There are two ways to receive audio and video in a foreign language: subtitles or dubbing. Most people have a preference in this respect, but a TV show or a movie are not comparable to an on-line lesson or course.
What are the features, pros and cons of each translation modality? What is the best option for learning?
Subtitling vs Dubbing
Subtitling means adding a line of written text in the target language translating the phrases said in the source material. It should be read in sync with the audio. Generally, it appears in the lower section of the screen in a color and font that facilitates reading.
Dubbing, on the other hand, substitutes the audio in a language with the audio in the target language. The source material cannot be heard; the voice actors speak in the target language, following the intonation and style of the source material. There is a similar process, known as voice-over, in which the source audio is not completely eliminated; it can be heard at a lower volume in the background.
The basic difference is that subtitling uses a visual cue to translate the content, while dubbing uses audio to the same end.
In Latin America, 2 out of every 3 people prefer to watch their shows with Spanish dubbing.
Source: Netflix/Todo Noticias
Pros and Cons
Subtitling provides better access to the content, which increases the likelihood of understanding the source material. It also allows viewers to experience source tone, non-verbal cues, grammar and syntax. So much so, that it has become a great tool for language learners.
However, some of its detractors suggest that subtitles can be distracting. The need to read reduces the attention available for other elements, such as audio. Moreover, when it comes to learning materials, reading subtitles requires an extra step to understand the source material.
In countries where materials are usually received in English, 58% of the population is able to hold a conversation in English, as compared to 32% in countries where materials are usually dubbed.
Source: Journal of Economic Behavior and Organization
When the source material is very complex, it is frequent for students to go over certain parts again, and subtitles may make this task difficult. It is also common for information to appear, twice (on the screen and in the subtitles in the lower part of the screen) which makes it even harder for students to keep up. At a time when many students use their mobile phones to take on-line classes, the size of the subtitles may be too small or illegible and result in high drop-out rates.
Dubbing, on the other hand, allows for a more immersive experience because the screen is free of subtitling text. Some specialists also claim that students find it easier to understand the contents in their native language.
An important drawback is that high quality dubbing is relatively expensive. It requires a larger number of participants —because each original voice is dubbed by a different voice actor— and technical staff to record and synchronize the audio. On the contrary, subtitling only requires a subtitling professional, an editor and technical staff for synchronization.
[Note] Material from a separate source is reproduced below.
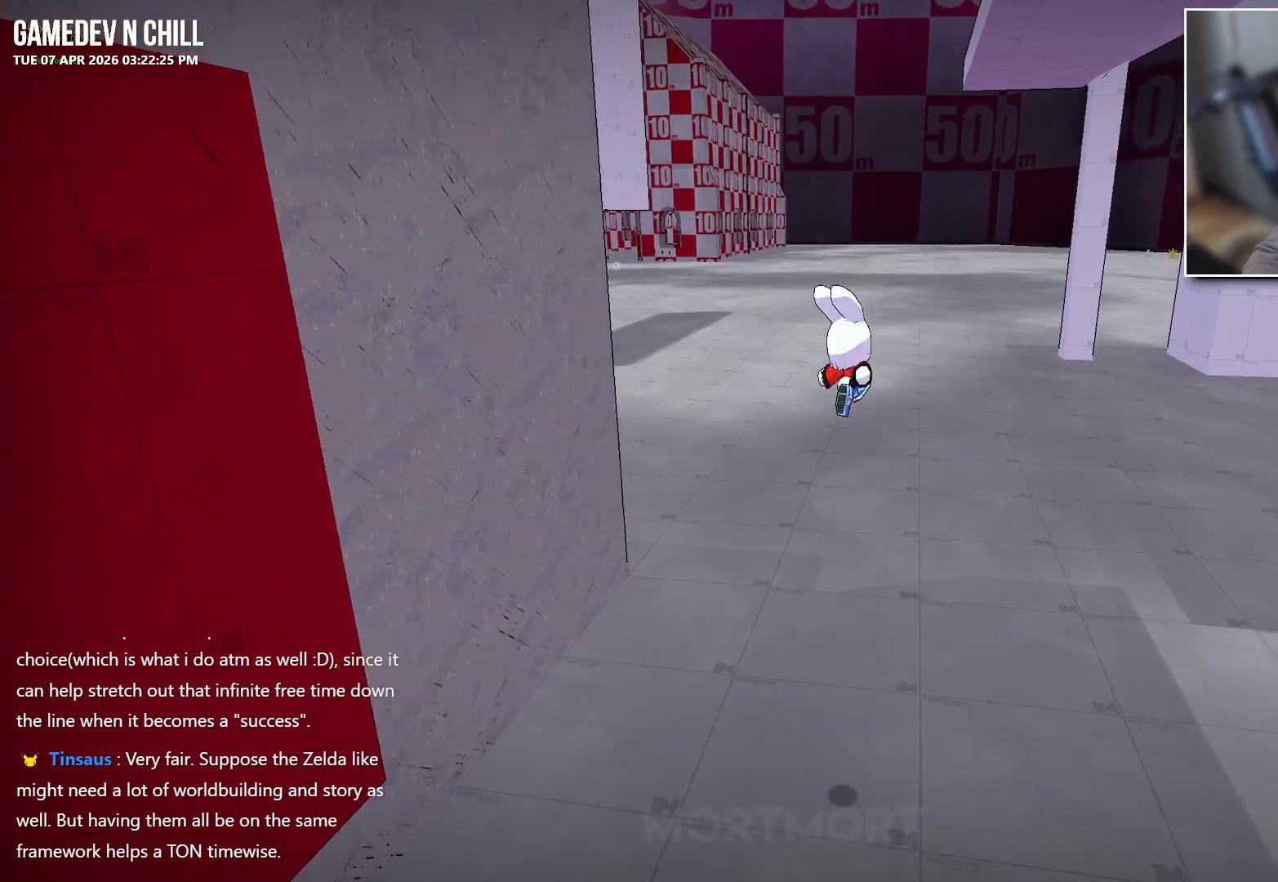
{"buttons": [], "left_stick": "up-right", "right_stick": "left", "events": [[33, "right_stick", "left"]]}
Subtitling or Dubbing: What is the Best Option?
When it comes to choosing an option, we need to consider the characteristics of each project to make a decision. Some countries, like Spain or Germany, are more used to dubbing and are usually wary of subtitles. If the content is very complex, dubbing is likely to be the best alternative for students.
However, if there is a need to distribute a large amount of content fast, in several languages and with lower costs, subtitling may be the best option, because it is cheaper, faster and simpler to produce. If exposure to the source language is one of the objectives of the course, subtitling is also the best option.
It is always advisable to rely on the experience and counsel of specialized companies that offer these services and can guide you based on your learning objective and culture of the target country, so that it is easier to choose between the two according to the specific features of each material. Both methods are complex and involve both creativity and technical know-how. The ultimate goal? To improve the performance of your content and make it available to a larger audience in the most efficient way possible.